Alors devons-nous arrêter d’en parler, arrêter d’ana­ly­ser les effets bru­taux du contrôle des migra­tions, les nou­vel­les poli­ti­ques de répr­ession, les rap­ports et les arti­cles rédigés par des spéc­ial­istes de l’immi­gra­tion, les com­men­tai­res des poli­ti­ciens de droite et de gauche? Non, bien sûr que non !

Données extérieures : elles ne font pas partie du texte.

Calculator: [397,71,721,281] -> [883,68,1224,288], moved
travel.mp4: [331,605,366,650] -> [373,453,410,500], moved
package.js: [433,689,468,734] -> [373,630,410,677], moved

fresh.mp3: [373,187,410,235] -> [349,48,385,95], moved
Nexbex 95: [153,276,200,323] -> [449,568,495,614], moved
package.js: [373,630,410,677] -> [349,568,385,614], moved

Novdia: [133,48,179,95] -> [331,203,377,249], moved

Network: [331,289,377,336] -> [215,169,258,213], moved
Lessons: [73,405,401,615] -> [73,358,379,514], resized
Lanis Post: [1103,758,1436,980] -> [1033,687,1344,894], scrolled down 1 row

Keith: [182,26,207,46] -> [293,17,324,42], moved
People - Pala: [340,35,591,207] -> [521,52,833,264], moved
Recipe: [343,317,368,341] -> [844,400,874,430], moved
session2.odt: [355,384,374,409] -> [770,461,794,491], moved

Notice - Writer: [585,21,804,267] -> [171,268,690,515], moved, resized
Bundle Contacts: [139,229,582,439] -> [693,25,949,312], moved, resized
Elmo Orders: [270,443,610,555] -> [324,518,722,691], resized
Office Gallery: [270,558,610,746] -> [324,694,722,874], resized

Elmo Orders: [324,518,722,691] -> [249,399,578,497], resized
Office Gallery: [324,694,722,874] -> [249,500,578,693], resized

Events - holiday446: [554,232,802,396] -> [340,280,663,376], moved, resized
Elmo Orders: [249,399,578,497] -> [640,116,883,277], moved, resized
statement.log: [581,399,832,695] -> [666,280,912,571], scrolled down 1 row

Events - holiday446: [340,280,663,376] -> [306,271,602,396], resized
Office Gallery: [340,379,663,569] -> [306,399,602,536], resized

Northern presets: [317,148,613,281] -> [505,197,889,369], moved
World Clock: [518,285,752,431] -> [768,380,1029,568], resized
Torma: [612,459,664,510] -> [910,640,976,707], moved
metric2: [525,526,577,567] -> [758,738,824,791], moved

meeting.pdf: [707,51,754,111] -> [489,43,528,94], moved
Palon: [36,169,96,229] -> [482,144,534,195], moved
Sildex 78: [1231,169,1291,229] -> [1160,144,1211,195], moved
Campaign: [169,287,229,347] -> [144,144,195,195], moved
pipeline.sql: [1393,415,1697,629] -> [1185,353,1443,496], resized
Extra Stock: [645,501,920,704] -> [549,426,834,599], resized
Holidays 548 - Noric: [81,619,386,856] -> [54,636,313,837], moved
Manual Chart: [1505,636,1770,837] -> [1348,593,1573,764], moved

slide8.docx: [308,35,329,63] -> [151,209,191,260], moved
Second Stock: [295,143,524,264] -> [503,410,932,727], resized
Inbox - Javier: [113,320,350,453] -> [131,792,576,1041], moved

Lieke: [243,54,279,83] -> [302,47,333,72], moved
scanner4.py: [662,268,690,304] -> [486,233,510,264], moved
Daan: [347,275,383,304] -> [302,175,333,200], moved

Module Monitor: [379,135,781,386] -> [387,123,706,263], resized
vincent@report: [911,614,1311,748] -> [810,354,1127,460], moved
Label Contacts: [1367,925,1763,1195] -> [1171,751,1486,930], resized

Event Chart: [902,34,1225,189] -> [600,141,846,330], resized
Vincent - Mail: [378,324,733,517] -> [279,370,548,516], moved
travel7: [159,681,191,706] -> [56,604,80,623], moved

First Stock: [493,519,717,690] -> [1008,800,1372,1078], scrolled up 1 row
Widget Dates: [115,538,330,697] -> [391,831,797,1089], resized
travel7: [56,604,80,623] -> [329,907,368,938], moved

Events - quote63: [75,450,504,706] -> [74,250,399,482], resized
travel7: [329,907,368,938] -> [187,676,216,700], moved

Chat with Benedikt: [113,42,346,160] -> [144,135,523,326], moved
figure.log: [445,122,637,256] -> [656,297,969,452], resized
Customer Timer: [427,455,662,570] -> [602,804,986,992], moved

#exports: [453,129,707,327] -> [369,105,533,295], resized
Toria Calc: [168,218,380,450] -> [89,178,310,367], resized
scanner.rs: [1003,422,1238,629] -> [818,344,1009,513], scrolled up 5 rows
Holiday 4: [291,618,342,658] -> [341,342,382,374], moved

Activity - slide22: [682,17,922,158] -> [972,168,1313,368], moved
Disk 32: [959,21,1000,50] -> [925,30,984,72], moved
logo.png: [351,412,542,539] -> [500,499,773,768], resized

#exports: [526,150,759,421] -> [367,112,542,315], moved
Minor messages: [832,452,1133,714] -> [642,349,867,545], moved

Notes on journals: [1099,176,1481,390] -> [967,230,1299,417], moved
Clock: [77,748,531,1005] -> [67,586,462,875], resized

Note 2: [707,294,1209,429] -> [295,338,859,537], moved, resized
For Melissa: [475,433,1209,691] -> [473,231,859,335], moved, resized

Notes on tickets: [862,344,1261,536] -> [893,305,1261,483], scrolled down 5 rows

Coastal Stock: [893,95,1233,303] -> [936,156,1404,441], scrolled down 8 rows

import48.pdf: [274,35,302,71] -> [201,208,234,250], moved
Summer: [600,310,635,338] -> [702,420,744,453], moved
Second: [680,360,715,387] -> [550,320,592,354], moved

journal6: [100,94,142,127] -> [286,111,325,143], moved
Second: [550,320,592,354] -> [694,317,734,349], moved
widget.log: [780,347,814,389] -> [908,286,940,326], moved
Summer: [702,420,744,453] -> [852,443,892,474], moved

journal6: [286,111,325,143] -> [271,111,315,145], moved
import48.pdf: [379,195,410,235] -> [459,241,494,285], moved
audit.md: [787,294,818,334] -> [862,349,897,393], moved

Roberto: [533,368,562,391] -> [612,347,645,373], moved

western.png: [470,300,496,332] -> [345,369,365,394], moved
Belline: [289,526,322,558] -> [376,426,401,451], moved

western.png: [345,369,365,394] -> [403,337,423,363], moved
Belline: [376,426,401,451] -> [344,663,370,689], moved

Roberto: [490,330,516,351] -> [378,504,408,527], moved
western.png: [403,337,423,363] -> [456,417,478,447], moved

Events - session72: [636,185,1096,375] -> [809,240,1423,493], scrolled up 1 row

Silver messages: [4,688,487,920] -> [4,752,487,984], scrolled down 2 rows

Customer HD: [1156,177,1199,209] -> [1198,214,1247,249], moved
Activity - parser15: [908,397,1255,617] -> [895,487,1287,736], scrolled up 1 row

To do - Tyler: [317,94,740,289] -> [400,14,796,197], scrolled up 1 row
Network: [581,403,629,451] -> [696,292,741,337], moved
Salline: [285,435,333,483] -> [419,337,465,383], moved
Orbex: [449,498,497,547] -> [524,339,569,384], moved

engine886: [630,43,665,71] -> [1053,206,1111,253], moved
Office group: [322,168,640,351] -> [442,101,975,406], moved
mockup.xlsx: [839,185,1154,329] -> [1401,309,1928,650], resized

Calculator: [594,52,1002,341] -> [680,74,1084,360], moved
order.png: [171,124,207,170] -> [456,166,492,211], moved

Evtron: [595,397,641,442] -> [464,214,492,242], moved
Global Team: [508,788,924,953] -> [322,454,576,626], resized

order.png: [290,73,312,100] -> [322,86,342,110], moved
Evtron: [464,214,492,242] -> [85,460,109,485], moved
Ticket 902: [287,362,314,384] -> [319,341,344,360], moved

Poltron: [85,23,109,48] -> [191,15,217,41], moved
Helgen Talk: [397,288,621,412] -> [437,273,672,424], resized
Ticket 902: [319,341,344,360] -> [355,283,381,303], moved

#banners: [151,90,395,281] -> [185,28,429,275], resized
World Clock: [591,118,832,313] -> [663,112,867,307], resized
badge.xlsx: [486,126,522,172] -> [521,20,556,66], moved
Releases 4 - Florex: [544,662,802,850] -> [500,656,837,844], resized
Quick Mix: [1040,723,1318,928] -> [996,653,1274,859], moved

Mais nous devons mettre en valeur une pers­pec­tive qui parte des ini­tia­ti­ves de la base et non du pou­voir, dans nos ana­ly­ses et nos inter­ven­tions, en sou­li­gnant davan­tage l’impor­tance des com­bats et des succès obte­nus à la fois en Hollande et dans d’autres pays. Il nous faut mettre l’accent sur les vic­toi­res quo­ti­dien­nes rem­portées par les “sans-papiers” dans leur bataille pour rester dans ce pays. Nous pour­rions éga­lement cesser de com­men­ter dans nos médias, et lors de nos réunions et mani­fes­ta­tions, le moin­dre pet ou la moin­dre menace raciste lancé par les poli­ti­ciens et les fai­seurs d’opi­nion.